SDLP Policing spokesperson Conall McDevitt said he was deeply concerned about the matter. The South Belfast MLA is also the chairman of the Policing Board’s Human Rights and Professional Standards Committee.

Speaking to Morning Ireland today, he said the revelations show a “real lack of acknowledgement of the potential impact on the families of this type of information coming to light in this way”. The audit was not due to be published formally until next Monday.

Speaking at the House of Commons, British Prime Minister David Cameron said he was “extremely sorry that this report has been leaked,” adding that it was a “time of huge anguish” for families.

Although the PSNI are legally entitled to retain body parts, McDevitt said they are under an “undoubted moral, ethical and human duty” to tell family members of the circumstances to ensure there is no revictimisation or retrauma.

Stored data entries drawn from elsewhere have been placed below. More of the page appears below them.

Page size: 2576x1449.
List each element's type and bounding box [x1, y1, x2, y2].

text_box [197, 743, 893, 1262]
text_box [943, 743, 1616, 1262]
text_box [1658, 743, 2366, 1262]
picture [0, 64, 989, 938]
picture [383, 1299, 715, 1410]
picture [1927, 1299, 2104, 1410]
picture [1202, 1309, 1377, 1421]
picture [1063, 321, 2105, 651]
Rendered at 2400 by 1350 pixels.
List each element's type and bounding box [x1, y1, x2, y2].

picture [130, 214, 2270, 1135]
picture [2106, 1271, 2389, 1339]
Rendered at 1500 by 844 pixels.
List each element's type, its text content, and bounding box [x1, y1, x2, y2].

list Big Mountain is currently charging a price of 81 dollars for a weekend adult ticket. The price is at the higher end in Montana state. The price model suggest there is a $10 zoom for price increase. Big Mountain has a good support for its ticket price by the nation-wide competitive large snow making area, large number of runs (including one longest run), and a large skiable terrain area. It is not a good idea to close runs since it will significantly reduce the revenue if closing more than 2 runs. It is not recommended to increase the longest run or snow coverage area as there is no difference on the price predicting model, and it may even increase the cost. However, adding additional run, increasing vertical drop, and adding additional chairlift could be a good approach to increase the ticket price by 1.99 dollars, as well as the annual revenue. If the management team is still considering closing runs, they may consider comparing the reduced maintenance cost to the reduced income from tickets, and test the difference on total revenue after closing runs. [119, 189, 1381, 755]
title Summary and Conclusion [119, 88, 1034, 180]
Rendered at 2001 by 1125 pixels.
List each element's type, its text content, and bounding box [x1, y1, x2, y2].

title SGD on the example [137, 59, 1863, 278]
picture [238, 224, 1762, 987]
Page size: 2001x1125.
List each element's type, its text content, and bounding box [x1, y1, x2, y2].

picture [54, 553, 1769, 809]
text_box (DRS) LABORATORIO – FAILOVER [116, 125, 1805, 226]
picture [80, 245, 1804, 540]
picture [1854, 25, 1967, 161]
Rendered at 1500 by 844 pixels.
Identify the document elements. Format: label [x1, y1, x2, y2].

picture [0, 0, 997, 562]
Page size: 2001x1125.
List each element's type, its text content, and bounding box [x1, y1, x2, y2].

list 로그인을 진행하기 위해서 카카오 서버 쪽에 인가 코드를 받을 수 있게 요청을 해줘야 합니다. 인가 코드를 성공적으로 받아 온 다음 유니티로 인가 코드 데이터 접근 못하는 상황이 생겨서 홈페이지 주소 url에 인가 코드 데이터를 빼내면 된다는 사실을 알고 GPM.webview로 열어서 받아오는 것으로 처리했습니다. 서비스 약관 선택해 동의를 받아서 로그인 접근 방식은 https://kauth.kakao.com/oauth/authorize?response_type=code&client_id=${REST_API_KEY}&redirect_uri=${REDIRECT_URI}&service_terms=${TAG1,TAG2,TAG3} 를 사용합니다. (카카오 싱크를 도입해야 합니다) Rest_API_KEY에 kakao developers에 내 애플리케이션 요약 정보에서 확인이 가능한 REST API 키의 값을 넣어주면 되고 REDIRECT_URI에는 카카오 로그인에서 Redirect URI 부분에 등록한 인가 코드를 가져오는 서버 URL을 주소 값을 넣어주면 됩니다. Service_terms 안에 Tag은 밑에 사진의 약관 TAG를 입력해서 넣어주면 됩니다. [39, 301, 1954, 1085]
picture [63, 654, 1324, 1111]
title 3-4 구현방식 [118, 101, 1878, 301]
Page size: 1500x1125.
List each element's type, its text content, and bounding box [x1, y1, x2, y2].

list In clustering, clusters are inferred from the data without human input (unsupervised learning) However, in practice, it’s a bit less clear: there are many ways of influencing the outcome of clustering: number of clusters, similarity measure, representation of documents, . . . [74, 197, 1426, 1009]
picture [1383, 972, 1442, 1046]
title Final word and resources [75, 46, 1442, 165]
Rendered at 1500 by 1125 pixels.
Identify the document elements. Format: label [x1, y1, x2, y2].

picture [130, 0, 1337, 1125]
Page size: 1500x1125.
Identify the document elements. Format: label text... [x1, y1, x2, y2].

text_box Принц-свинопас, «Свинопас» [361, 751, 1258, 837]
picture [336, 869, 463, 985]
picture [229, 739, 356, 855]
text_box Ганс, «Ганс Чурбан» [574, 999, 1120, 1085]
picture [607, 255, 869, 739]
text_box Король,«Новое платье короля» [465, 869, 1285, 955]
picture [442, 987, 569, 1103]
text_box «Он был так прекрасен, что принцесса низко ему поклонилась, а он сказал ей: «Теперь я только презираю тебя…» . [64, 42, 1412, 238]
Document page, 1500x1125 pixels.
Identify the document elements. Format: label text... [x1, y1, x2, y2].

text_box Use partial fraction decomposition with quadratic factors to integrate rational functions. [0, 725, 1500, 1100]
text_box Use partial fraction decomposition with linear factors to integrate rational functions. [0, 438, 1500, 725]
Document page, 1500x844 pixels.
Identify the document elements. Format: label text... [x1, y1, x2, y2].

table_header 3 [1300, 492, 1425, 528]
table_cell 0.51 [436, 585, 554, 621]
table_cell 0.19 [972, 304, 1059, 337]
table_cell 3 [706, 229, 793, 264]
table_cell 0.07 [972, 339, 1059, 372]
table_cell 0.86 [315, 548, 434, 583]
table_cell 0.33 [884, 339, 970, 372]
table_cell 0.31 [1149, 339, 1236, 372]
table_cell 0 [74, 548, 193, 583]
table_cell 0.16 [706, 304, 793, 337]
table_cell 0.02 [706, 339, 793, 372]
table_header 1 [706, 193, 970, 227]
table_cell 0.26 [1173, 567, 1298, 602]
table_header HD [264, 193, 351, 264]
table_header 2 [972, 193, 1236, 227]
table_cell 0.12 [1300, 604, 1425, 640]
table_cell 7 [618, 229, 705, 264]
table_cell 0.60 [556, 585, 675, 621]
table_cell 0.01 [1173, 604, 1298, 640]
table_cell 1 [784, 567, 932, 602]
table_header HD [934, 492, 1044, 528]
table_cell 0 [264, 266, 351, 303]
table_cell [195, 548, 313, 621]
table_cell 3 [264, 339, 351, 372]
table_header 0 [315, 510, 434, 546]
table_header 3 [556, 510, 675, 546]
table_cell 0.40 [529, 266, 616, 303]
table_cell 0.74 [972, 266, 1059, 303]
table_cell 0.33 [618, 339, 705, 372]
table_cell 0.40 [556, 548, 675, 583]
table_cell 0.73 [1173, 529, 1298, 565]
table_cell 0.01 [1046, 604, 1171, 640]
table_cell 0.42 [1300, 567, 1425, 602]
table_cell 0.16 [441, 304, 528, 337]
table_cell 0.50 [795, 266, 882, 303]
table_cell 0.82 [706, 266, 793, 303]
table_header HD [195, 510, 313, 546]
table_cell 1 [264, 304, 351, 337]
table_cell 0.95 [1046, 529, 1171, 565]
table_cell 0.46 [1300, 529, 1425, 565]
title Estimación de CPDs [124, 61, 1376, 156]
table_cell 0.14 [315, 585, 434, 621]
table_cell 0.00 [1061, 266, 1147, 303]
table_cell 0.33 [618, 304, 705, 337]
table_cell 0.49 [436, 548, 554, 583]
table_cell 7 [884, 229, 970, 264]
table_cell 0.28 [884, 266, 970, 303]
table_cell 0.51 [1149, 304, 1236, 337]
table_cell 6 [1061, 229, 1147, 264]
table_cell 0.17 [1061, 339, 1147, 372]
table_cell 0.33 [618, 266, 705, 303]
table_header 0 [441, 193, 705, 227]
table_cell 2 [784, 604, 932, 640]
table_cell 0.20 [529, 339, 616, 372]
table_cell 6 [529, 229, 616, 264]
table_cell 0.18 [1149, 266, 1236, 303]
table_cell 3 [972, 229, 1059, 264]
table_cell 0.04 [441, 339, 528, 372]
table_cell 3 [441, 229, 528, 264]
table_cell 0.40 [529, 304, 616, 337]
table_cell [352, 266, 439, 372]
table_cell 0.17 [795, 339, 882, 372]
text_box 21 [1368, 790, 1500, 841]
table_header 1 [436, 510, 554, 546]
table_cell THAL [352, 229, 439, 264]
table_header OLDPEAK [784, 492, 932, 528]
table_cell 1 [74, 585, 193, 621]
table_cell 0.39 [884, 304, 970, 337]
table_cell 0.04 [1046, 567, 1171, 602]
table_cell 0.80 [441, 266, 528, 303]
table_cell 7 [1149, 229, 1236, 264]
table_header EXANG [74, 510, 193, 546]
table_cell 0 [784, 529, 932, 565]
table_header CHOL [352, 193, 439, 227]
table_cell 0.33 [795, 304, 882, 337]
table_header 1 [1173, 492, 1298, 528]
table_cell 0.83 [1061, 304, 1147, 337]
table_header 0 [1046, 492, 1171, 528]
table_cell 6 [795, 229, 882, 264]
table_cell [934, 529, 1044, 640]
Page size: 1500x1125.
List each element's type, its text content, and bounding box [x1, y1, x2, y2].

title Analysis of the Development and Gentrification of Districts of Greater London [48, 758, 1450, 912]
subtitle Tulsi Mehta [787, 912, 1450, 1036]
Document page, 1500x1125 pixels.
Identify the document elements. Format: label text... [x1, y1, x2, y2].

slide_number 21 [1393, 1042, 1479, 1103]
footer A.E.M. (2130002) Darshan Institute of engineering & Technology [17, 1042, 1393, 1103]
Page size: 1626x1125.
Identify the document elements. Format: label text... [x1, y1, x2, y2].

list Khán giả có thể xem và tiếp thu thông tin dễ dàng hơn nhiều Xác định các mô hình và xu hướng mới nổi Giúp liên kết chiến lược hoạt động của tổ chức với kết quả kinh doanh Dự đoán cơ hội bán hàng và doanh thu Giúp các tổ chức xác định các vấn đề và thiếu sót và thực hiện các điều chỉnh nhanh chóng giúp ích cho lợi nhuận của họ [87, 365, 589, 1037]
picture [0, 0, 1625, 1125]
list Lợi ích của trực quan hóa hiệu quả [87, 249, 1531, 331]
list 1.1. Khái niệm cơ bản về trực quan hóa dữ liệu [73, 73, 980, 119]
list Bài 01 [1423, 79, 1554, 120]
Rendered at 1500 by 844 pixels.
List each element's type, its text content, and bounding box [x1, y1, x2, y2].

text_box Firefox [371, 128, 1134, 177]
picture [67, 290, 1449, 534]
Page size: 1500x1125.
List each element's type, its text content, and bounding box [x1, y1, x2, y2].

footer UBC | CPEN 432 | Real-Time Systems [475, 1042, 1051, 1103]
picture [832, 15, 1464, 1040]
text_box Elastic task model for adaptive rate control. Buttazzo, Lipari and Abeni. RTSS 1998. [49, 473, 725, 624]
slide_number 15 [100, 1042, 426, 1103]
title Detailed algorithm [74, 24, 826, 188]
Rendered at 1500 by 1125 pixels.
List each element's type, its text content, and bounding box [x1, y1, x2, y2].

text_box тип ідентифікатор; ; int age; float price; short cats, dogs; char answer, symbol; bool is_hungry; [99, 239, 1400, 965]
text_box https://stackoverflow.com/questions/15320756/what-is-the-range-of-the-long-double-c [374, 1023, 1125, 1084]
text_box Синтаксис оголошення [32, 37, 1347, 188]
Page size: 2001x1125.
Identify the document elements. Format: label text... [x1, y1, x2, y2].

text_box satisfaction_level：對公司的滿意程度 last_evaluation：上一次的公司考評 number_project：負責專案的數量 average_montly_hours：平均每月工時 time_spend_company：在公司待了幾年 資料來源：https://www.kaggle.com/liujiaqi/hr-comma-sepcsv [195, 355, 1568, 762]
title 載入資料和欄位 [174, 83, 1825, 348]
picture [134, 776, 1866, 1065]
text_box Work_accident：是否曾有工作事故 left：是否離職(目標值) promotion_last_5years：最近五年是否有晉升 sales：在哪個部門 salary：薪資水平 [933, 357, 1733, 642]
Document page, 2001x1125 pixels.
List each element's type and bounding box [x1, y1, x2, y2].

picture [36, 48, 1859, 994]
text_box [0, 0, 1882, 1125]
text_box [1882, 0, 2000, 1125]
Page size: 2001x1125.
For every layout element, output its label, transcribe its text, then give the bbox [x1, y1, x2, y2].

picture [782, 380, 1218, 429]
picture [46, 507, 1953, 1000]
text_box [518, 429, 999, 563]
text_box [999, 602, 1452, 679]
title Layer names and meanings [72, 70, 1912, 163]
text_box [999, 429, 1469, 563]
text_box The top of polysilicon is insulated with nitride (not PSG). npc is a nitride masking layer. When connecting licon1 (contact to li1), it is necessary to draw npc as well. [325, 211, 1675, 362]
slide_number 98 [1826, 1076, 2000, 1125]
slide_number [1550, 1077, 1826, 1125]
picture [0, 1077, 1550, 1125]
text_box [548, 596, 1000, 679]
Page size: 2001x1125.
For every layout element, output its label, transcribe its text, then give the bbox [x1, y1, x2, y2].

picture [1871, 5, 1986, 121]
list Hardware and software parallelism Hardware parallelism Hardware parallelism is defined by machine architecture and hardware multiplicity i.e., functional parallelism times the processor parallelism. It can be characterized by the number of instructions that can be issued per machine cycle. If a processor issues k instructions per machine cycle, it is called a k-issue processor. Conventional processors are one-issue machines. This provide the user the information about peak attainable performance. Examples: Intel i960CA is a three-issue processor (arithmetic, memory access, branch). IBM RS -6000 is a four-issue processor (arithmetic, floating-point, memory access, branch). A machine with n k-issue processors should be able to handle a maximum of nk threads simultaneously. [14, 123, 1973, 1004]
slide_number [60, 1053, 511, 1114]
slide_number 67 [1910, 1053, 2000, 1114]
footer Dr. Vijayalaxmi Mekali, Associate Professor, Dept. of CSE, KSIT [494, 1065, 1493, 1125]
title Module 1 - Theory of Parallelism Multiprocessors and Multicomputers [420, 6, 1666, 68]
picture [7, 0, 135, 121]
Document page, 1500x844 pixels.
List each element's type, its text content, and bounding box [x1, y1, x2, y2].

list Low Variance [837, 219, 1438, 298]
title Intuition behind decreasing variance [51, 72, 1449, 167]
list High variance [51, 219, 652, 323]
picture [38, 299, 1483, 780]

I am told it is not an uncommon practice but only done in exceptional circumstances. I think the issue here isn’t so much the retention of the tissue or body part, but it was the absolute failure to notify the families.

The PSNI is now sending trained Family Liaison Officer to visit the affected families to inform them of their options.

“We know this will be an incredibly difficult time for those families involved and we will provide all the possible support we can to them,” police said.

In a statement issued, the PSNI added:

Under the powers available to police to investigate crimes, there is no requirement to get consent from families to seize this kind of evidence. It still remains the case that police can retain human tissue under the powers in the Police and Criminal Evidence (NI) Order (PACE) and are not subject to regulation by the Human Tissue Authority. However, all police now routinely review the reason for all continued retention of samples and endeavour to adhere to the guidance issued by the Human Tissue Authority.

Answering a Question to the Prime Minister about the matter this morning, Cameron said that the Secretary of State for Northern Ireland will ”listen carefully” about what form of inquiry needs to be held but said that the public should wait until the report has been published in full next Monday “so that everybody can see what went wrong and why this has happened.